▸ PROBLEM TO WORK ON
Find the word "wrist" in the data, then copy each line where it is found.

==== DATA FOR PROCESSING

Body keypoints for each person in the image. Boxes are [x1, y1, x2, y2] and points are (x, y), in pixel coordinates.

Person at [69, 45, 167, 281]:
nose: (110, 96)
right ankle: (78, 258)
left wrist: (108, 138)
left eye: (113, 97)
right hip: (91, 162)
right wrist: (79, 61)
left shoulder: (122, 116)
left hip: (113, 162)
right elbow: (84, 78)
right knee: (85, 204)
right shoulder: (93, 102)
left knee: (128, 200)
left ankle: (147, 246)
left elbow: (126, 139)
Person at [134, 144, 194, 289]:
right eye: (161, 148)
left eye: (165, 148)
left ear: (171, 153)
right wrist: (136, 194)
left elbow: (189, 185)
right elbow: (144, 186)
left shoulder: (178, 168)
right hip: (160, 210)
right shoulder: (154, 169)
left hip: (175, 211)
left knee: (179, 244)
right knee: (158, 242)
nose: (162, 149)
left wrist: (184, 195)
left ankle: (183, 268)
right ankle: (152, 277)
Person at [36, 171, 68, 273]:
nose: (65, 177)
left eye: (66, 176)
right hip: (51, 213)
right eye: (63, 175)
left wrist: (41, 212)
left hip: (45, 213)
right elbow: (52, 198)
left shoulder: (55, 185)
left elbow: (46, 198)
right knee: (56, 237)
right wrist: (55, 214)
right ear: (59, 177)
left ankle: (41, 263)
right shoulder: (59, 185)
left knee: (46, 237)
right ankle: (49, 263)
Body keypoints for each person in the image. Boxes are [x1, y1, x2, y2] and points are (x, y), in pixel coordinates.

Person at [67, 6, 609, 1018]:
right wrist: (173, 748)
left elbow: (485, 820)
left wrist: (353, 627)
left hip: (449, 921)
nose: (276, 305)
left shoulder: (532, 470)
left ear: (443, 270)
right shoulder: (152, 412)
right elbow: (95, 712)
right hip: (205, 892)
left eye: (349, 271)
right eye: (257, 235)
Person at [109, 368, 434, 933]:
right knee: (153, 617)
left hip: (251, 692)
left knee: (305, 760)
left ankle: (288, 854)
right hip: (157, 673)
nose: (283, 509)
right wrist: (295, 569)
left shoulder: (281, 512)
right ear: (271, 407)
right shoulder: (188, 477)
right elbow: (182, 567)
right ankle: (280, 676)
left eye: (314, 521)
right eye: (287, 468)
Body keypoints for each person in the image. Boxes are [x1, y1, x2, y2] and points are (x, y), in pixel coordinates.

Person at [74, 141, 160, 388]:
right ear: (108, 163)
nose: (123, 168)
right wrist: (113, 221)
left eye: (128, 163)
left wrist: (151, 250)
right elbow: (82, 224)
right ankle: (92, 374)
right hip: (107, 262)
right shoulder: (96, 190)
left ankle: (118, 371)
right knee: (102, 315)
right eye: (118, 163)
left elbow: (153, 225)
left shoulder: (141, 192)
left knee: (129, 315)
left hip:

========

▸ ANSWER BOX
left wrist: (108, 138)
right wrist: (79, 61)
right wrist: (136, 194)
left wrist: (184, 195)
left wrist: (41, 212)
right wrist: (55, 214)
right wrist: (173, 748)
left wrist: (353, 627)
right wrist: (295, 569)
right wrist: (113, 221)
left wrist: (151, 250)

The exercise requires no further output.